## PROBLEM STATEMENT
Could you count how many lines of the data include "SQUARE" and answer with the number only?

## GIVEN DATA
>>

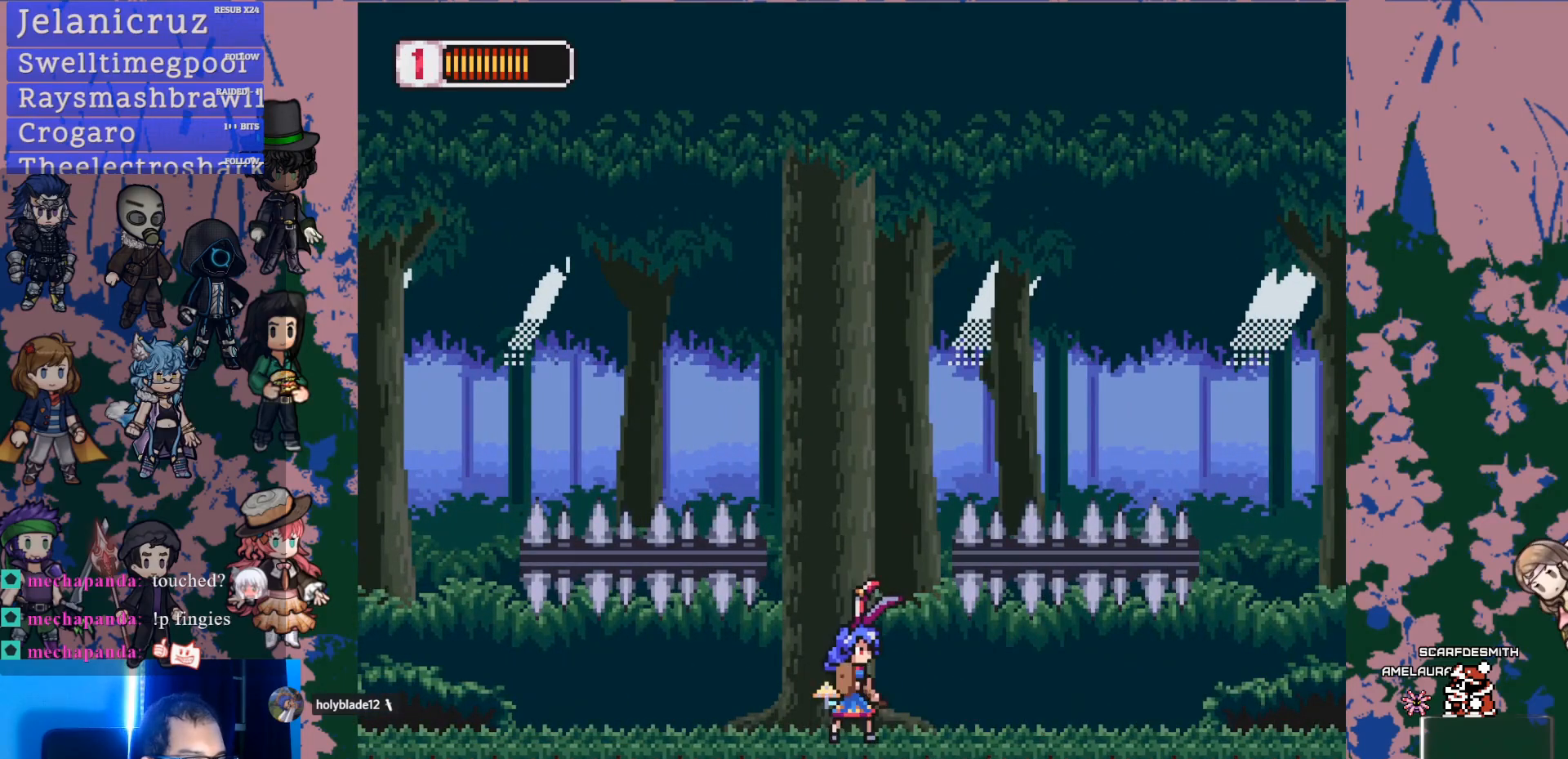
{"dt_ms": 500, "buttons": ["DPAD_RIGHT"], "left_stick": "center", "right_stick": "center", "events": []}
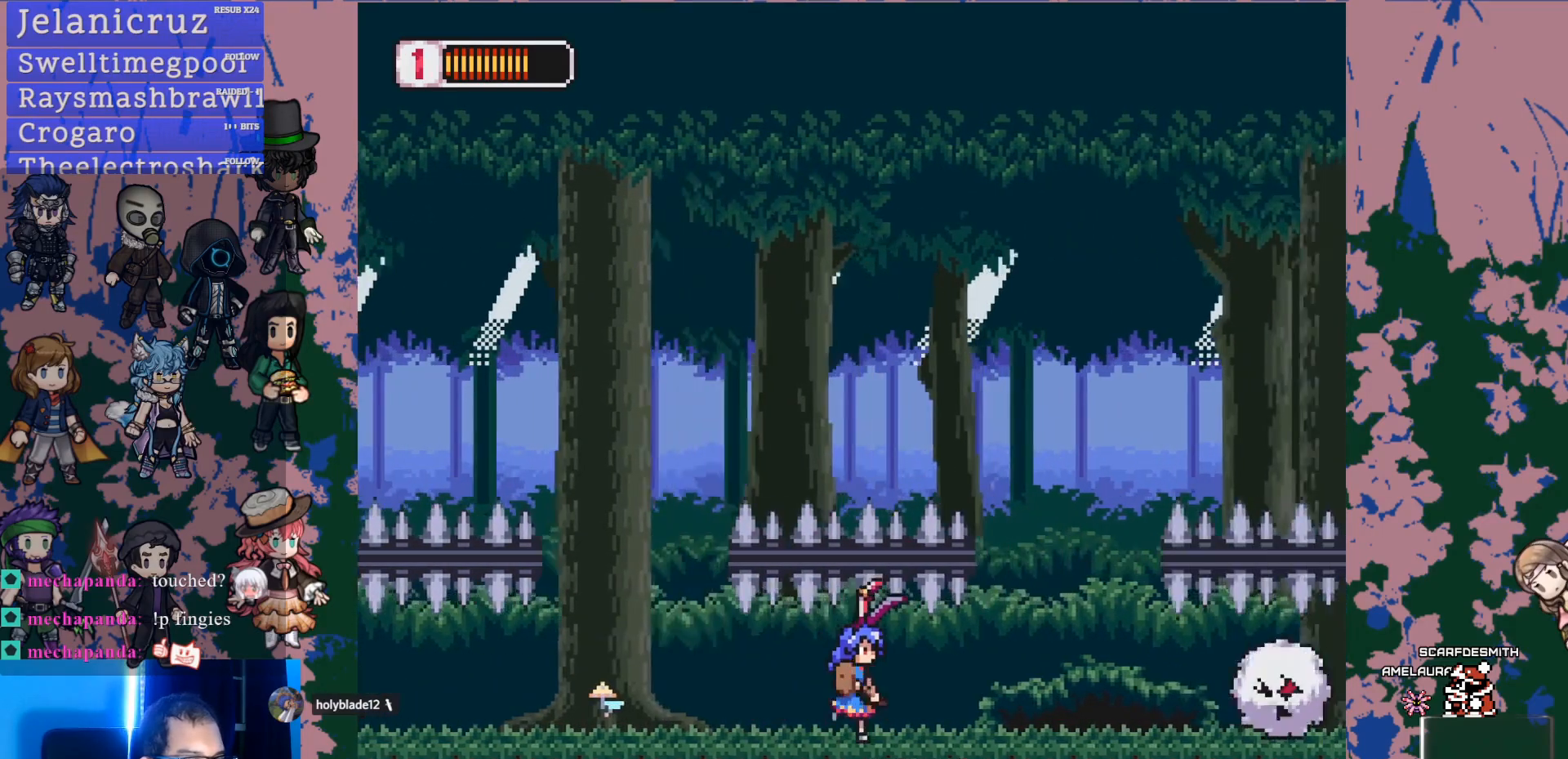
{"dt_ms": 500, "buttons": ["SQUARE"], "left_stick": "center", "right_stick": "center", "events": [[200, "SQUARE", "down"], [233, "DPAD_RIGHT", "up"], [283, "SQUARE", "up"], [333, "SQUARE", "down"], [433, "SQUARE", "up"], [483, "SQUARE", "down"]]}
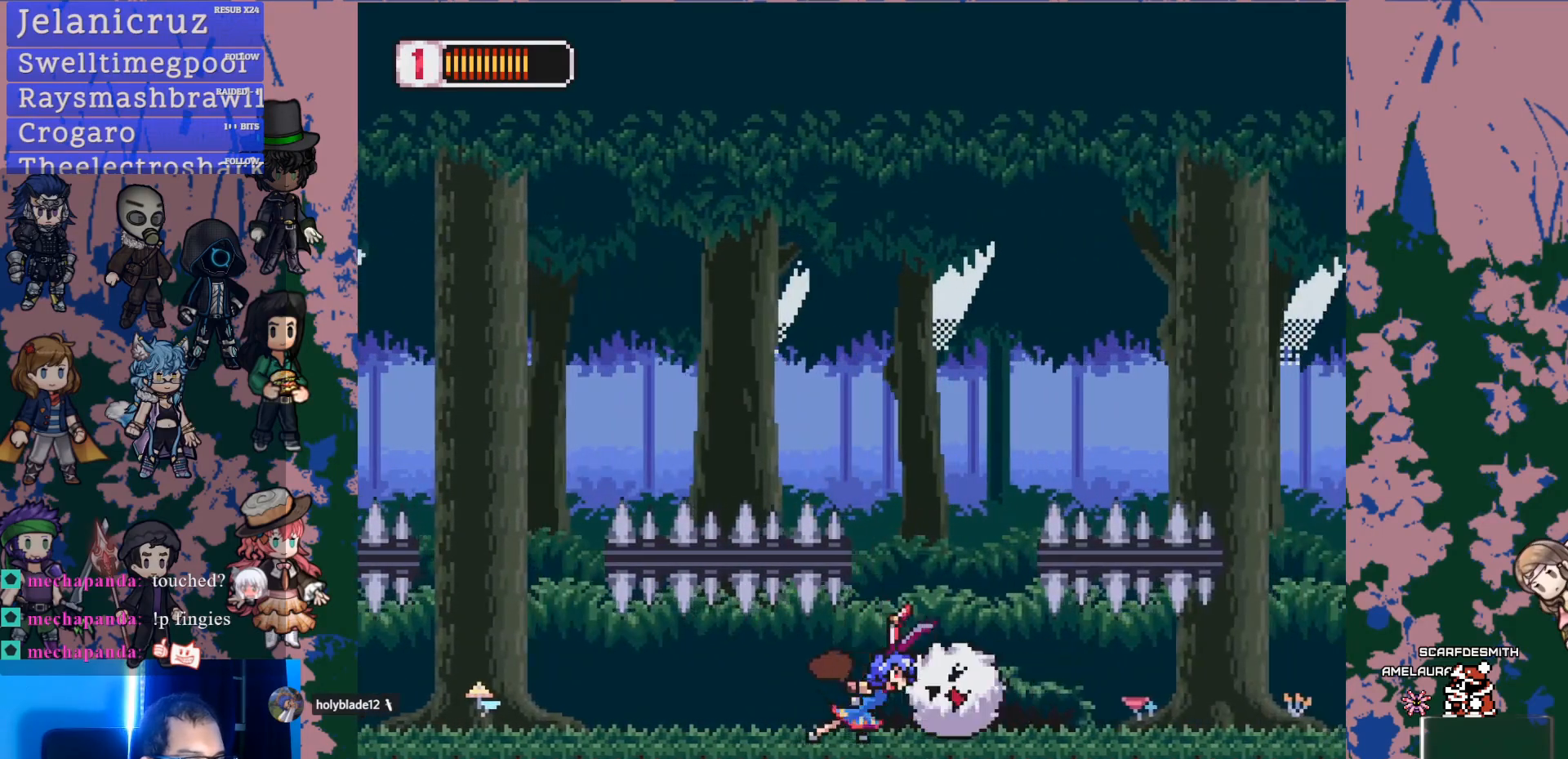
{"dt_ms": 500, "buttons": ["DPAD_LEFT"], "left_stick": "center", "right_stick": "center", "events": [[83, "SQUARE", "up"], [133, "SQUARE", "down"], [217, "SQUARE", "up"], [300, "SQUARE", "down"], [350, "SQUARE", "up"], [433, "DPAD_LEFT", "down"]]}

<<

## TASK RESPONSE
2